Er sucht nach dem idealen Klang

Kirchenmusik

Um sein Klangideal zu erreichen, baut Christian Gfeller seine Orgeln gänzlich von Hand. Auch im hohen Alter lebt er seinen Traum.

Als fünfeinhalbjähriger Bub kroch Christian Gfeller in eine Orgel, dabei schnürte er ihr versehentlich buchstäblich die Luft ab. «Ich verstellte das Schnürchen für die Luftzufuhr», erklärt der Orgelbauer.

Die Anekdote steht im Kontrast dazu, was ihn im Berufsleben und bis heute nicht loslassen sollte: die Mission, der Orgel die Luft zurückzugeben, oder die Suche nach dem perfekten Orgelklang.

Als Teenager lernte der Pfarrerssohn das Orgelspiel. Nach der Schule entschied er sich für eine Lehre als Orgelbauer bei der Firma Kuhn in Männedorf. «In der Lehre habe ich die Orgel so angenommen, wie sie ist», sagt Gfeller in seiner Werkstatt in Rüderswilschachen nahe dem emmentalischen Langnau, wo er an seiner achten Orgel arbeitet. Doch mit etwa 20 Jahren liessen ihn Schallplatten mit Aufnahmen von historischen Orgeln aus dem Ausland aufhorchen. «Ich merkte: Es gibt noch etwas anderes.» 

Inspirationsquelle Gesang

So zog er in die Nähe von Hannover, um bei der Firma Hammer als Orgelbauer zu arbeiten. «Der norddeutsche Orgelklang ist überwältigend», sagt Christian Gfeller. Seine blauen Augen leuchten dabei. Danach klangen ihm die Orgeln in seiner Heimat zu stumpf und zu leise. Sie verleideten ihm so sehr, dass er zum Chorsingen wechselte. 

Die Orgel der Jesuitenkirche in Solothurn hat einen Klang, der atmet.

Dessen Klang wurde in der Folge zu seinem Vorbild. Weitere Inspiration fand er auf Reisen zu historischen Orgeln in Holland und Italien. Und vor allem bei der Orgel der Jesuitenkirche in Solothurn. «Das ist ein Klang, der atmet», schwärmt der 84-Jährige. 

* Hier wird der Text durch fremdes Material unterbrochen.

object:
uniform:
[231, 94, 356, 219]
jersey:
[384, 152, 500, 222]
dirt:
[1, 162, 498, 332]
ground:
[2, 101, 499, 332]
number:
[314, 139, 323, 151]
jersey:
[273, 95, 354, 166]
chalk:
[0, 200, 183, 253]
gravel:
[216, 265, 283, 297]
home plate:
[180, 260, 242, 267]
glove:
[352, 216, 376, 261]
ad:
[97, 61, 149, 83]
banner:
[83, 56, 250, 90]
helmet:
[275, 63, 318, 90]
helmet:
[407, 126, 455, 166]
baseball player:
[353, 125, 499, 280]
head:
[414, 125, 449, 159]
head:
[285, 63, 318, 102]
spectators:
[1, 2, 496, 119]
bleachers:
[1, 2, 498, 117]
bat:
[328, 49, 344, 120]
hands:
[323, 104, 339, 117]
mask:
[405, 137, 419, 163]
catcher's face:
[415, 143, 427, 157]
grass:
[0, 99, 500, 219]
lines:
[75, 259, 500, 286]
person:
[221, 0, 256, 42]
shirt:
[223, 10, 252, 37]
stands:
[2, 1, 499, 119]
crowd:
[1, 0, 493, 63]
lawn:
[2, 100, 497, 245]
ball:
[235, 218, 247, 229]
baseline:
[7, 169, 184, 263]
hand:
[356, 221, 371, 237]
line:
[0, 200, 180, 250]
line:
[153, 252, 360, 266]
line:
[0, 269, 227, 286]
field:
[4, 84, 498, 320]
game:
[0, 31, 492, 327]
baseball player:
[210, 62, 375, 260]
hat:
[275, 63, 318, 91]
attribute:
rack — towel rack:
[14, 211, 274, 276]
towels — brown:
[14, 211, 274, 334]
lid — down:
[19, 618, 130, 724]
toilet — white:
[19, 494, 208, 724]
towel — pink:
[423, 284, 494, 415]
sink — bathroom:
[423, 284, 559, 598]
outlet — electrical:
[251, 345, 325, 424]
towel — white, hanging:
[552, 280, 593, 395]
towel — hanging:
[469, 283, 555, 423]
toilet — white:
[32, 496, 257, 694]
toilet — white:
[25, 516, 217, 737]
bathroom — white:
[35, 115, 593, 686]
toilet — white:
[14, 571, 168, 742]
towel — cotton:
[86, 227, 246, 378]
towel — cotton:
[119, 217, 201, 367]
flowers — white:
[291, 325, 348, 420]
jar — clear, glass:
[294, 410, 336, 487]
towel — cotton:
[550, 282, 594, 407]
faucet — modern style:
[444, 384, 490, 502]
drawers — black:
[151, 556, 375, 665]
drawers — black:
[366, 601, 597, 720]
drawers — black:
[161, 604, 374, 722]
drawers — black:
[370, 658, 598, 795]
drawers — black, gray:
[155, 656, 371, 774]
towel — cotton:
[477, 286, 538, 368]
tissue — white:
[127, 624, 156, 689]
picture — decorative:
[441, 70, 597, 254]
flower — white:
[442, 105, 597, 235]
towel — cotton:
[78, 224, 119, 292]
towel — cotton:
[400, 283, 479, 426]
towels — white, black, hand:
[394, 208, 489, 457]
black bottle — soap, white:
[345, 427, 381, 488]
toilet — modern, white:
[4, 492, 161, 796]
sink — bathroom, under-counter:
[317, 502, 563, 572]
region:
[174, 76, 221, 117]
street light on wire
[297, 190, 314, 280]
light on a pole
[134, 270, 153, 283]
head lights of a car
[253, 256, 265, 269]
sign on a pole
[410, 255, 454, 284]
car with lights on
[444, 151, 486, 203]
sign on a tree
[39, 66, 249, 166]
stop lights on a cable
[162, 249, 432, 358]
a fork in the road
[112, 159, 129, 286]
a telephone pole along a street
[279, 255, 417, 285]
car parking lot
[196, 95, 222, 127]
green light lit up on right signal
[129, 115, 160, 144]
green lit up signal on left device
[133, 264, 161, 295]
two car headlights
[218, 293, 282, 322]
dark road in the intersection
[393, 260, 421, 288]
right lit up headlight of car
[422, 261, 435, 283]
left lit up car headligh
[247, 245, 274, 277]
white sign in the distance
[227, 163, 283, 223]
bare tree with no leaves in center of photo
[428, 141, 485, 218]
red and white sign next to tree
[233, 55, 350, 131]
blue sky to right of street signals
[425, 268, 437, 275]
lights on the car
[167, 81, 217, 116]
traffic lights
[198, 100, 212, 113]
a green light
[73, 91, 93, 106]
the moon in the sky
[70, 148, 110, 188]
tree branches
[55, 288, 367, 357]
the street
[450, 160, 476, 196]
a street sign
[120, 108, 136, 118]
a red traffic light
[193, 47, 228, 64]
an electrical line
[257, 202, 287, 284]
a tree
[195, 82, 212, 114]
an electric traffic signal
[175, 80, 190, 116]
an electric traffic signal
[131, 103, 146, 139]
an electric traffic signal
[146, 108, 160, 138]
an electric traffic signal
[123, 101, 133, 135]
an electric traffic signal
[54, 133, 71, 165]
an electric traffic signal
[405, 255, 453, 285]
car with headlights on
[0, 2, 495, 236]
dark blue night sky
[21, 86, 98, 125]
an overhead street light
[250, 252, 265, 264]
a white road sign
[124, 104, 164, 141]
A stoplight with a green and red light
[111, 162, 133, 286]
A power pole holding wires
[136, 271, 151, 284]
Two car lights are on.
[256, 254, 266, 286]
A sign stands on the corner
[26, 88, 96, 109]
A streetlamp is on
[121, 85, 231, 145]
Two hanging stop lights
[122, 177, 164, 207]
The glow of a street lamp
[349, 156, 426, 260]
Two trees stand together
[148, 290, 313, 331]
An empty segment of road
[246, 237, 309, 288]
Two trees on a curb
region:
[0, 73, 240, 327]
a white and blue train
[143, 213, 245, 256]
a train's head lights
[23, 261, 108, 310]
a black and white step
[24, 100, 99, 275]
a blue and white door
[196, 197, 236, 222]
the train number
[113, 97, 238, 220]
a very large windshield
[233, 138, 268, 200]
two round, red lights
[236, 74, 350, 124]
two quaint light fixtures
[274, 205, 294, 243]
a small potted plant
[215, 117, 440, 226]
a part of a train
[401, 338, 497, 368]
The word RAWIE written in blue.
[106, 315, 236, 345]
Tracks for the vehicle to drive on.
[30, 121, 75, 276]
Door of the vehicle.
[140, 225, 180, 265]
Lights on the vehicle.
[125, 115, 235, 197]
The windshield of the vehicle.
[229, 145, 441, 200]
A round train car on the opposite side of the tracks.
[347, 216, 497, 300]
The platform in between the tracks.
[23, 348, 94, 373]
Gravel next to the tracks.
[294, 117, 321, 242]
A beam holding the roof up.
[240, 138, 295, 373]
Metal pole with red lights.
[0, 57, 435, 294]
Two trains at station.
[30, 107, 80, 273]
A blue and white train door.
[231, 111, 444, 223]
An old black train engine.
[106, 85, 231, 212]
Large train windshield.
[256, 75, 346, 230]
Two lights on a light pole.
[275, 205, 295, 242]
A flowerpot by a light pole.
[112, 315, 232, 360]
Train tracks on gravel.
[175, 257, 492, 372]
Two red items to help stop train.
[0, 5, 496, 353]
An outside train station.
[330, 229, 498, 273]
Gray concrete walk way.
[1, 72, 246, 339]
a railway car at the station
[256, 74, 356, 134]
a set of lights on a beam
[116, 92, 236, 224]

So machte er sich selbstständig, nachdem er einige Zeit bei der Firma Metzler in Dietikon gearbeitet hatte. Deren Orgeln seien zwar handwerklich wunderbar gewesen, aber vom Klang her nicht, was er gesucht habe, erzählt er. Doch betont er sogleich, es sei eine Geschmacksfrage und er wolle niemanden ärgern mit seinen Aussagen. 

«Nicht der geborene Handwerker»

Diese Bescheidenheit ist bezeichnend für Christian Gfeller. Seine Orgeln sind nicht nur Instrumente, sondern Kunstwerke. Er macht alles selber, vom Entwurf der Orgel über das Anfertigen der Zinnpfeifen bis zum Schnitzen der Ornamente. Trotzdem sagt er mehrmals, er wolle sich nicht selber loben, denn: «Ich bin nicht der geborene Handwerker.» 

Damit meint er aber nicht seine handwerklichen Fertigkeiten, sondern die Planung komplexer Abläufe. Im mittleren Alter kam Müdigkeit dazu, die seine tägliche Arbeitszeit beschränkt. «Ich baue drei Jahre an einer Orgel, andere bloss ein Dreivierteljahr», sagt er.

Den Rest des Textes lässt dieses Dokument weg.